Big push to revive mining reputation



19-09-2014
Read : 22 times
Fin24
Source

Johannesburg - South Africa's mining industry faces a number of challenges that require determined and systematic resolution, Deputy Mineral Resources Minister Godfrey Oliphant said on Thursday.

"Importantly, our success will depend largely on the degree to which all the stakeholders participate in finding effective solutions and commit to re-establishing the industry's reputation and restoring its growth path," Oliphant said.

In a speech prepared for delivery at Kumba stakeholder day, Oliphant said there were a number of issues within the industry that required both political and technical leadership.

These included the need to boost exploration and prospecting investment, workforce health and safety, rehabilitating the environmental legacy, illegal mining, and benefication and revitalisation of mining regions.

"Preceding all these pressing items is a far more strategic issue, the No1 on my list, namely the need to revive the reputation of our mining industry and its global branding," Oliphant said.
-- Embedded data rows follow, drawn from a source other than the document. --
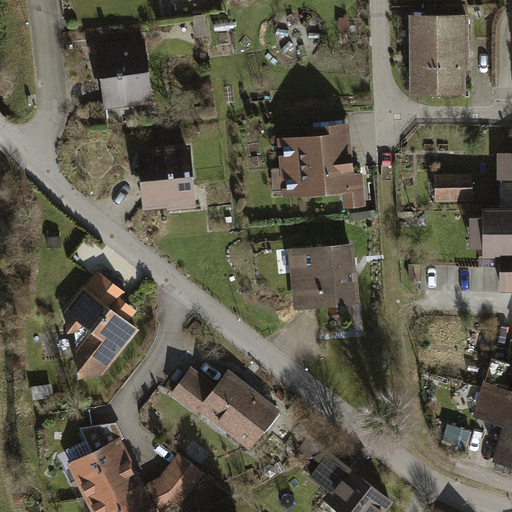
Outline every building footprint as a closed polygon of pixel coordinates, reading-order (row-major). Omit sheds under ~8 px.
[(411,12),(411,91),(470,91),(469,11),(411,12)] [(144,46),(95,52),(103,118),(152,112),(144,46)] [(351,138),(279,144),(284,207),(344,202),(346,215),(366,214),(363,177),(355,177),(351,138)] [(190,153),(136,157),(141,221),(195,216),(190,153)] [(473,172),(436,173),(437,201),(474,200),(473,172)] [(511,301),(511,214),(507,215),(470,215),(470,263),(500,262),(501,301),(511,301)] [(357,249),(291,254),(296,316),(361,311),(357,249)] [(99,270),(64,312),(67,336),(79,336),(83,329),(88,335),(77,348),(79,383),(104,382),(144,334),(133,325),(141,315),(126,303),(131,297),(99,270)] [(511,360),(495,355),(486,385),(511,392),(511,360)] [(191,371),(172,395),(250,458),(284,416),(226,370),(212,387),(191,371)] [(511,464),(511,392),(486,385),(478,410),(507,419),(495,459),(511,464)] [(123,441),(67,468),(87,509),(143,482),(123,441)] [(392,511),(395,509),(331,453),(304,483),(337,511),(392,511)] [(207,478),(178,458),(162,481),(147,489),(157,511),(175,511),(186,507),(207,478)] [(87,509),(88,511),(157,511),(147,489),(143,482),(87,509)]
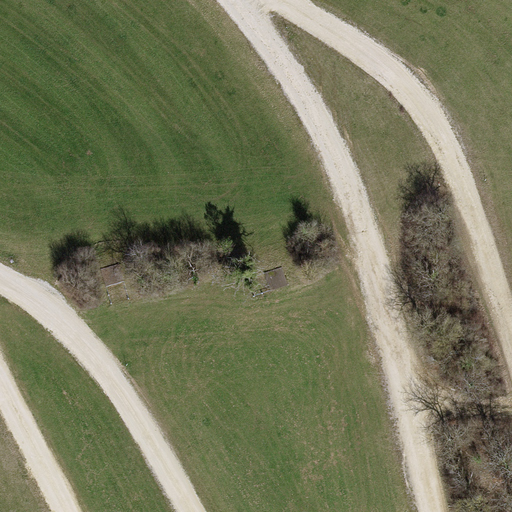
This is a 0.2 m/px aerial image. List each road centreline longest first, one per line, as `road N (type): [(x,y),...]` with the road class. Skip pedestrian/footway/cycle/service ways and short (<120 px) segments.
road 1 (track): [(234,0),(337,164),(370,252),(433,511)]
road 2 (track): [(277,0),(366,55),(428,119),(458,171),(511,340)]
road 3 (track): [(0,282),(34,298),(91,351),(190,511)]
road 4 (track): [(67,511),(0,382)]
The events of the past couple of years, in particular the prolonged strike in the platinum sector earlier this year, seriously damaged the reputation of South Africa's mining industry and its governance structures.

While it was tempting to blame certain sector players, it was of national interest all key players instead focused on their collective responsibility to safeguard the industry, its sustainability and its global competitiveness.

"The urgent rehabilitation of the industry's branding and its comparative positioning remain the topmost priority," the deputy minister said.

"To this end, we should certainly learn from our own lessons of experience and that of the others."

Structural issues in the industry needed a collective and effective resolution.

"In fact, there is a real risk that if matters are left to uncoordinated socio-political and financial markets, the industry will evolve along the trajectory of capital intensification and resource under-utilisation," he said.

The result would be a steady contraction in the sector's employment level and other social benefits.

"It is clear that the prosperity of the nation, in many of our regions and our social welfare are greatly affected by the developments in the mining sector," Oliphant said.

"This is particularly so if we consider the vast opportunities and the great potential that the mining sector has to offer."

Careful analysis of South Africa's modern economic history would show the sector has had a pivotal role in the modernisation of the South African economy.

"Much of our country's industrialisation has been and remains due to our resourceful and robust mineral sector endowment," Oliphant said.

"It is therefore a national imperative that we focus on the ways and means of unlocking the inherent potential of the sector at the same time that we deal with the outstanding structural issues facing the industry."